Both portals provide investors with overviews of the projects and developers, while allowing them to review more in-depth documents for a deeper dive into the financials.

“Our focus is really on getting more local folks involved in the ownership, to be able to invest in projects in their own neighborhood,” said Rogers, an attorney at Borelli & Yots and owner of consulting firm Urban Vantage.

All investor funds are held in escrow by a third party until the developer’s minimum fundraising goal is met. The minimum investment for accredited investors is $100,000, while the minimum for traditional crowdfunding is the lesser of 5% of their net worth or income.

Common Owner vets the developers and projects before they can be accepted, making sure the projections are realistic, the investment is legitimate, and the sponsor “doesn’t have a history of fraud or other crimes,” Rogers said.

The company also conducts third-party background checks on the potential investors, who must register and pay a flat fee before they can sign on and participate. The actual investments can then be made directly through the portal, with Common Owner taking care of all the work behind the scenes.

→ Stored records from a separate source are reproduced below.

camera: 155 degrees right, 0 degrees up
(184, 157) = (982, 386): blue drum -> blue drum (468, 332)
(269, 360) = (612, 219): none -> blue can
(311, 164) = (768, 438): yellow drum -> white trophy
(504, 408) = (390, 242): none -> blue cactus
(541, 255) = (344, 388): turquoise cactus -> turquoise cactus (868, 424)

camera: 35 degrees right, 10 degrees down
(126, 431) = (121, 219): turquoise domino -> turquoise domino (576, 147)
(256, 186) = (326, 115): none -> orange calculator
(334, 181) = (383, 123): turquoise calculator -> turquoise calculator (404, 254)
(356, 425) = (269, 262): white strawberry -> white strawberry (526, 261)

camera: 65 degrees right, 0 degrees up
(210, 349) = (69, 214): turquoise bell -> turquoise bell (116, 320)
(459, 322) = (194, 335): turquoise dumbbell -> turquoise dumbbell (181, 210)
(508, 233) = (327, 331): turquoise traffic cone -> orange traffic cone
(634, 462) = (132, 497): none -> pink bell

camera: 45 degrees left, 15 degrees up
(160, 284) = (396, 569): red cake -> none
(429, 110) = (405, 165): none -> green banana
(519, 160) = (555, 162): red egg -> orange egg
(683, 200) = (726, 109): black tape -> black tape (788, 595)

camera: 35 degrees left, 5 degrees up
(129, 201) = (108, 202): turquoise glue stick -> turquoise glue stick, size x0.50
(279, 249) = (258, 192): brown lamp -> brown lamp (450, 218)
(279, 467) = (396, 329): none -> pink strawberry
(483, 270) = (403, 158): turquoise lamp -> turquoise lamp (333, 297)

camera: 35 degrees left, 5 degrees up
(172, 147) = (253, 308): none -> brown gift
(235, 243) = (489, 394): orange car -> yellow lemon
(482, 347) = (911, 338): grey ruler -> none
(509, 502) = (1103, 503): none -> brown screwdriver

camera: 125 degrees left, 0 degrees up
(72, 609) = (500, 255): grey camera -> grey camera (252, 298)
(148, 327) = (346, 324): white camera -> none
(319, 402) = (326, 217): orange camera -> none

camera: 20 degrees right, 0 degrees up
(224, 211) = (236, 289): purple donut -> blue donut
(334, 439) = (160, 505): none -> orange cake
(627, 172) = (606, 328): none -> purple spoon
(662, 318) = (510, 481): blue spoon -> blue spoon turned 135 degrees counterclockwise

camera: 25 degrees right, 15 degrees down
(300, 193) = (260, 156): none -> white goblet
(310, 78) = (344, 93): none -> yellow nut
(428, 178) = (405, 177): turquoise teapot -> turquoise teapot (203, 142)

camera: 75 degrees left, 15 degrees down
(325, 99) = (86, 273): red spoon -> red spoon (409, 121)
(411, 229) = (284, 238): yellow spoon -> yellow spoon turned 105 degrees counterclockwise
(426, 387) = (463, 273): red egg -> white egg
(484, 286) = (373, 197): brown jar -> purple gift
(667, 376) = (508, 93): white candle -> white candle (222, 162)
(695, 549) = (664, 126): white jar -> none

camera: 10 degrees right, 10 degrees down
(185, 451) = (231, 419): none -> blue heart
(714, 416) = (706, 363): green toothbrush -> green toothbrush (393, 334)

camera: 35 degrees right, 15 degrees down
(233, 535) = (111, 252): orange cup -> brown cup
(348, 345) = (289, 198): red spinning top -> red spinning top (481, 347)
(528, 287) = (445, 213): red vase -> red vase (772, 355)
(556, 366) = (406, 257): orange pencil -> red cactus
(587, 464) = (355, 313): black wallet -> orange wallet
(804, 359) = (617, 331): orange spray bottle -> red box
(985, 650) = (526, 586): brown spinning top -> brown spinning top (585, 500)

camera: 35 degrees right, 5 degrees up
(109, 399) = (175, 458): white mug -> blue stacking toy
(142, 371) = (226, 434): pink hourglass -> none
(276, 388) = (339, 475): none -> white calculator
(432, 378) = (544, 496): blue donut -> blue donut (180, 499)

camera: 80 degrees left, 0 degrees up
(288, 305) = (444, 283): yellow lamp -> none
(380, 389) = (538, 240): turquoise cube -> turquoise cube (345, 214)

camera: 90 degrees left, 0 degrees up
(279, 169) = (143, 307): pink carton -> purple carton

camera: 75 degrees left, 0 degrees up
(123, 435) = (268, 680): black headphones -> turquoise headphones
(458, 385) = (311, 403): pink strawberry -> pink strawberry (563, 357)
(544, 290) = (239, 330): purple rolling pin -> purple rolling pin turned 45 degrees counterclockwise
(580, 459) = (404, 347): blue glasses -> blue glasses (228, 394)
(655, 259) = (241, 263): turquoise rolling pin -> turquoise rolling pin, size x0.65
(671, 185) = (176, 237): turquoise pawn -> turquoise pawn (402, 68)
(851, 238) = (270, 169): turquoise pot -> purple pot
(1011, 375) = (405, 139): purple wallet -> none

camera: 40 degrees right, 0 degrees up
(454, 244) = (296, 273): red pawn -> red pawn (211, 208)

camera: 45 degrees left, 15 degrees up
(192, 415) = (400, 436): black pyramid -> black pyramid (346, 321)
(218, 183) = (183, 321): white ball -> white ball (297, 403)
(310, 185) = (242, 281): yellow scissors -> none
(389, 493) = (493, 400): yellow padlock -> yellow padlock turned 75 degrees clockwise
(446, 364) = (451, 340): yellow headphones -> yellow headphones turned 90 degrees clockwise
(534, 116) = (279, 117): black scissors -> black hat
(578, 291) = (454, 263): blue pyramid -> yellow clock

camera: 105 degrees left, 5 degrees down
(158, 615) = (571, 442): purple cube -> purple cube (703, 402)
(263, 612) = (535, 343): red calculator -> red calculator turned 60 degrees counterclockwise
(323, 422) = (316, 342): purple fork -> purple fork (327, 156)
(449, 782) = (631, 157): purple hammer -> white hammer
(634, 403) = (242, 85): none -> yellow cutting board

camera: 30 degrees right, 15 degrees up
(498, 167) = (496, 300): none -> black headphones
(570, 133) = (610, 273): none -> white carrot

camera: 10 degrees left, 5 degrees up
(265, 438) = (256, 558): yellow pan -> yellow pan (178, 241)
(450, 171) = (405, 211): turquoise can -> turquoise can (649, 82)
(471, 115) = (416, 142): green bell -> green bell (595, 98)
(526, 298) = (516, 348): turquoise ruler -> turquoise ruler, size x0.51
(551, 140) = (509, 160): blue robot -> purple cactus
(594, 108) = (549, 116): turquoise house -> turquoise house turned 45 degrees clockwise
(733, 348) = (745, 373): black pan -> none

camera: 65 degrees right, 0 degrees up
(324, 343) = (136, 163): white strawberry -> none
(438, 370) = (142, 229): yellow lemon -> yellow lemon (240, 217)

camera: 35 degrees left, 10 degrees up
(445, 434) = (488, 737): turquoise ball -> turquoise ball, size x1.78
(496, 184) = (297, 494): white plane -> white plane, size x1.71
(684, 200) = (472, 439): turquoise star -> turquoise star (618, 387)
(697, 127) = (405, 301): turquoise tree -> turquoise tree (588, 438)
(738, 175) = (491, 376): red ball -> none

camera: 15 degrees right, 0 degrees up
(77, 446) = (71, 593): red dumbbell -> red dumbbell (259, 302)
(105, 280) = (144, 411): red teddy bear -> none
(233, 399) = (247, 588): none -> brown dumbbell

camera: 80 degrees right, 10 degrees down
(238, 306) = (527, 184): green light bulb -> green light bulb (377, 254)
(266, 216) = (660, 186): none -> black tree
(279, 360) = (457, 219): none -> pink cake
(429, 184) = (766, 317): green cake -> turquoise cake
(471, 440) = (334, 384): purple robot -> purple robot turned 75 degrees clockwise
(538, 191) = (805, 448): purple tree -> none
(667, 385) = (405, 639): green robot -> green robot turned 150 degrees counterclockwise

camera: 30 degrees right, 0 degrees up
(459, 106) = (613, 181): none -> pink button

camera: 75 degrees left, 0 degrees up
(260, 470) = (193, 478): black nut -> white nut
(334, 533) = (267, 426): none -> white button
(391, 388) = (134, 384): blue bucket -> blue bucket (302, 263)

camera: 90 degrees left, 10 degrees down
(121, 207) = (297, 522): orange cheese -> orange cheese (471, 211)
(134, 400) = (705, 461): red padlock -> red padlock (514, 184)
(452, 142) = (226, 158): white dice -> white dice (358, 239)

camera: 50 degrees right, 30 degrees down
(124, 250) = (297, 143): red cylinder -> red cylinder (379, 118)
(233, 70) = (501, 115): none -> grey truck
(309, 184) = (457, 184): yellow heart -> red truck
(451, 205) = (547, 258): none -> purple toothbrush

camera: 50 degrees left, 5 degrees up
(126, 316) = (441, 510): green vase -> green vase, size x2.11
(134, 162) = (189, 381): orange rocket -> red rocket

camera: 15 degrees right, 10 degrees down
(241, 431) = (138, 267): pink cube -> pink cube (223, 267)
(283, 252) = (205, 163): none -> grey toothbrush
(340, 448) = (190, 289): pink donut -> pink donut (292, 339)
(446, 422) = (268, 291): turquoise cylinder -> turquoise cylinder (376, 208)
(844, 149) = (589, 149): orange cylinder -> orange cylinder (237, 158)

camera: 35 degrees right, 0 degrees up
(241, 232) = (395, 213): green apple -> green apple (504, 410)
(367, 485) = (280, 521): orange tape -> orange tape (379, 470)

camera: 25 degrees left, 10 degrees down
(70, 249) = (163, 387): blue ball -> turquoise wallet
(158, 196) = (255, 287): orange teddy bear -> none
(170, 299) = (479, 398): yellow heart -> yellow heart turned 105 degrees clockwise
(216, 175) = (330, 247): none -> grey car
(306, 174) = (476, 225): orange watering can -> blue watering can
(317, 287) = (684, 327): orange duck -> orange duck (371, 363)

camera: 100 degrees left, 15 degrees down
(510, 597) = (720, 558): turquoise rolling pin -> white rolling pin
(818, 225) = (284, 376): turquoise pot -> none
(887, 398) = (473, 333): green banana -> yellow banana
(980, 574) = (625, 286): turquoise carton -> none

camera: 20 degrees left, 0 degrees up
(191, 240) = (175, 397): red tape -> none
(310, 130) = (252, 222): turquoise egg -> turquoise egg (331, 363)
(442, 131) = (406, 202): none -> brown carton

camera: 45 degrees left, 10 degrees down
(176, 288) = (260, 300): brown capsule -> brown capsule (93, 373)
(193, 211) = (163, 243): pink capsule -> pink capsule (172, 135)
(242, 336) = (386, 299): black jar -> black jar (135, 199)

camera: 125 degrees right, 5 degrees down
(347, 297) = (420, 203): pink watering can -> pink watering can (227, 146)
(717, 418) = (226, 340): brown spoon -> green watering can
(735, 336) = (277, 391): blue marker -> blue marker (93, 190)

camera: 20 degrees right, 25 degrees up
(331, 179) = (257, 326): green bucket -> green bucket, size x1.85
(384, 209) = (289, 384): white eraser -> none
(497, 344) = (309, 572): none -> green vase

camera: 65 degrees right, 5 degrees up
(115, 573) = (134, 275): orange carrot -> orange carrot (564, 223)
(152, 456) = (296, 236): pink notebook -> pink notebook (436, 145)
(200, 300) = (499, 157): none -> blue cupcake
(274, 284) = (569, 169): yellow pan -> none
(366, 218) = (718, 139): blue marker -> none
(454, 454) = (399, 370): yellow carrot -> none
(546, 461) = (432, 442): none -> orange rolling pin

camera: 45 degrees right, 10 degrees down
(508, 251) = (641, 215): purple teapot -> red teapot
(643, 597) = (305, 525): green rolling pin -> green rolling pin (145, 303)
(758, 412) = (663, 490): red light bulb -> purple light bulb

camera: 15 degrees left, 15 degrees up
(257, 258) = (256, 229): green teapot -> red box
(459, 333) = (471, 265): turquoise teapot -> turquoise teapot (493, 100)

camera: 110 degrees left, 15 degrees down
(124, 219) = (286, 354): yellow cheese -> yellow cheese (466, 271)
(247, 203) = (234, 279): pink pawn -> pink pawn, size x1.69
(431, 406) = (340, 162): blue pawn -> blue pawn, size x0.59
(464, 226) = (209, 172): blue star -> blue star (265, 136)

In return, Common Owner then collects a small percentage of the total amount raised by the developer or project sponsor. Common Owner also has retained an experienced crowdfunding attorney in New Jersey to help with legal and regulatory matters, as well as a marketing firm to help promote the new portals to both developers and accredited investors.

But much of the marketing will be word of mouth. “It’s really important for people to hear about us through somebody they trust,” Winship said. “That’s the beauty of this model to be deployed in small markets. We know that investment is personal, so that’s why we think this model will be successful in Buffalo and other small markets where we’d like to expand.”

Rogers said the firm has at least 10 projects lined up to participate, though some may have been delayed by the Covid-19 pandemic. He said he expects to have another one online by the end of the month for accredited investors, with two to three more coming in July on the broader portal. “As word is getting out, more are expressing interest,” he said.